Pd, 100 deputati in meno se si votasse oggi. E Renzi correrebbe al Senato

ROMA — «Se tutto va bene siamo rovinati», è la cantilena più gettonata nella sala macchine del Pd, citazione della commedia con Gigi e Andrea fatta propria da chi proietta in futuri seggi i sondaggi recapitati al Nazareno. Solo che, a differenza del noto film degli anni Ottanta, in questo caso non c’è nulla da ridere.

Se il Pd riuscisse a raggiungere la quota 28%, e quindi a stare più alto dello «score» che gli viene attribuito oggi, porterebbe alla Camera al massimo 180 deputati. Più di cento in meno rispetto agli effettivi del mastodontico esercito dei 297 eletti democrat che entrarono a Montecitorio nel 2013, grazie a un premio di maggioranza che fece di quel gruppo parlamentare — allora guidato da Roberto Speranza — il secondo più robusto della storia della Repubblica.

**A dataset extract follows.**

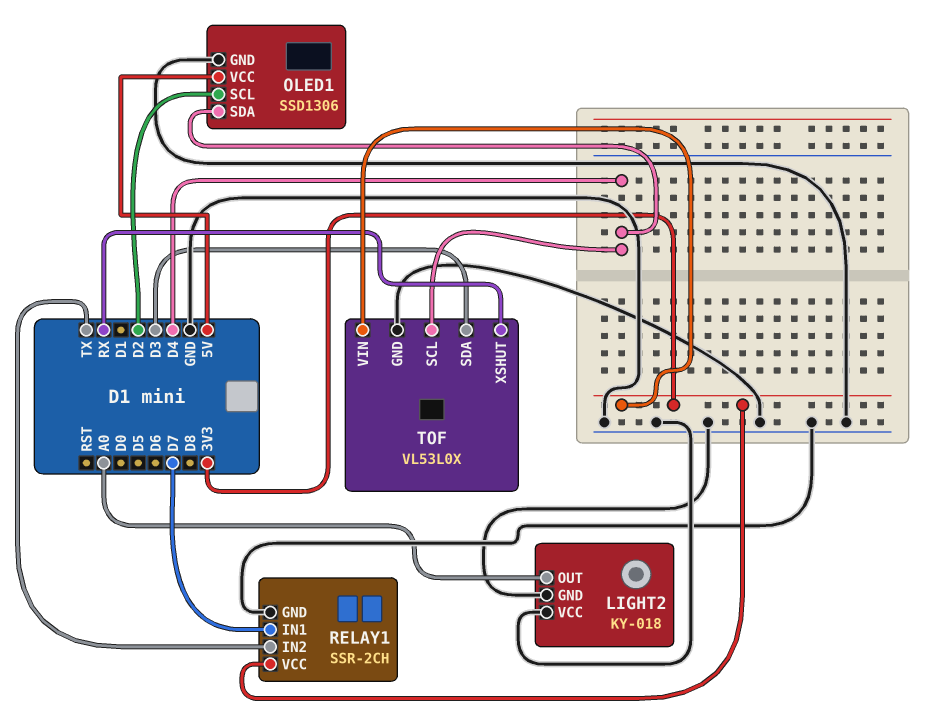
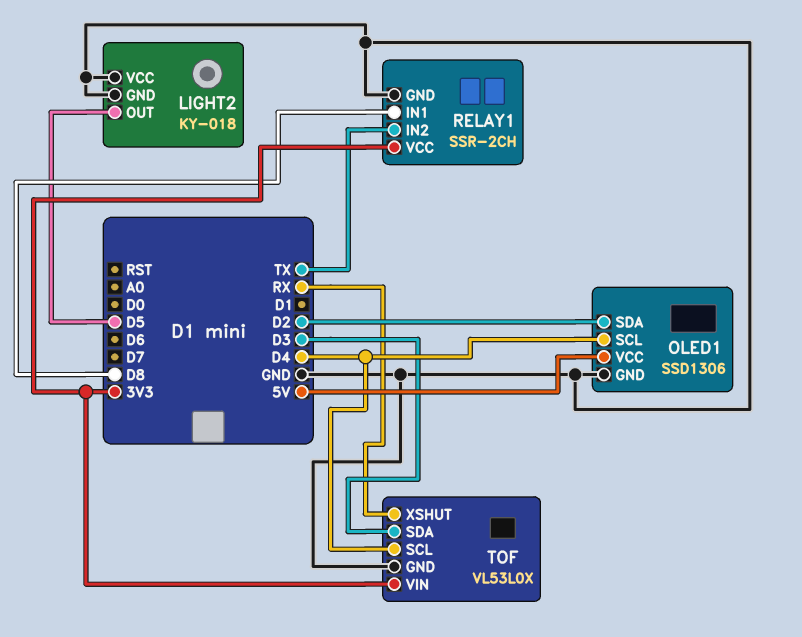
LIGHT2 pin OUT: A0 -> D5
OLED1 pin SCL: D2 -> D4
OLED1 pin SDA: D4 -> D2
RELAY1 pin IN1: D7 -> D8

Secondo, tanto per capirci, solo a quello della Democrazia cristiana del 1948.

La morìa delle seggiole parlamentari assegnate al Pd, tolta la scomparsa post-Tangentopoli dalla cartina geografica del Palazzo della Dc, sarà un record. Da giocare all’ultimo seggio con la carestia di poltrone che colpì Forza Italia nel raffronto tra gli eletti del 2008 e quelli del 2013. La causa sarà la stessa: la perdita del premio di maggioranza che assegnava, col Porcellum, 340 parlamentari alla coalizione vincente.

Al Nazareno c’è chi vive il brivido lungo la schiena che accompagnerà i capi-corrente ai tavoli delle liste. Con cento e passa parlamentari in meno (se si scende al 25% gli eletti sarebbero circa 140, col 23% più o meno centoventi), difficile moltiplicare pani e pesci. Le deroghe per i veterani saranno ridotte all’osso, i testimonial della società civile candidati col contagocce e, per ogni faccia nuova, ce ne saranno un paio di vecchie (si fa per dire, trattandosi anche di gente con una sola legislatura) che dovranno farsi da parte.

«Io mi candiderò al Senato», è la promessa fatta ai suoi da Matteo Renzi, pronto a rinunciare ai listini bloccati della Camera e alla pluricandidatura. Ed è lo stesso invito che Beppe Fioroni vorrebbe rivolto a tutti i big. «Al Senato si gioca la partita sulle preferenze singole. Giusto che chi ha i voti si candidi lì per aiutare il partito». Sfida senza paracadute, chi vince vince, chi perde resta fuori. «A un certo punto della storia, arriva un momento in cui vale il Codice dei Samurai. Si vive e si muore, basta che sia con onore…».

Nel Pd, i sicuri di un posto alla Camera saranno i 100 capilista. Il primo eletto con le preferenze scatterà in più di metà dei collegi, un altro solo nelle regioni rosse. In caso di pluricandidatura, se la legge non cambia, l’eletto in più collegi non potrà scegliere a chi regalare il posto. Ci sarà, sentenza della Consulta alla mano, un sorteggio. La dea bendata, insomma, si siede al tavolo delle candidature, là dove il destino, una sua parte in commedia, la recitava anche in passato.

Nel 2013, segretario Bersani, Paolo Gentiloni era a un passo dall’esclusione dalle liste. Lo recuperò nella sua quota, insieme a Michele Anzaldi ed Ermete Realacci, l’allora leader della minoranza, Matteo Renzi. E oggi ne ha preso il posto a Palazzo Chigi. Non erano stati così fortunati, cinque anni prima, né Ciriaco De Mita né Sergio Mattarella, che non ottennero la deroga dal Pd. Poco male. Il primo combatte ancora con tenacia, e fa il sindaco a Nusco. Il secondo, com’è noto, è presidente della Repubblica.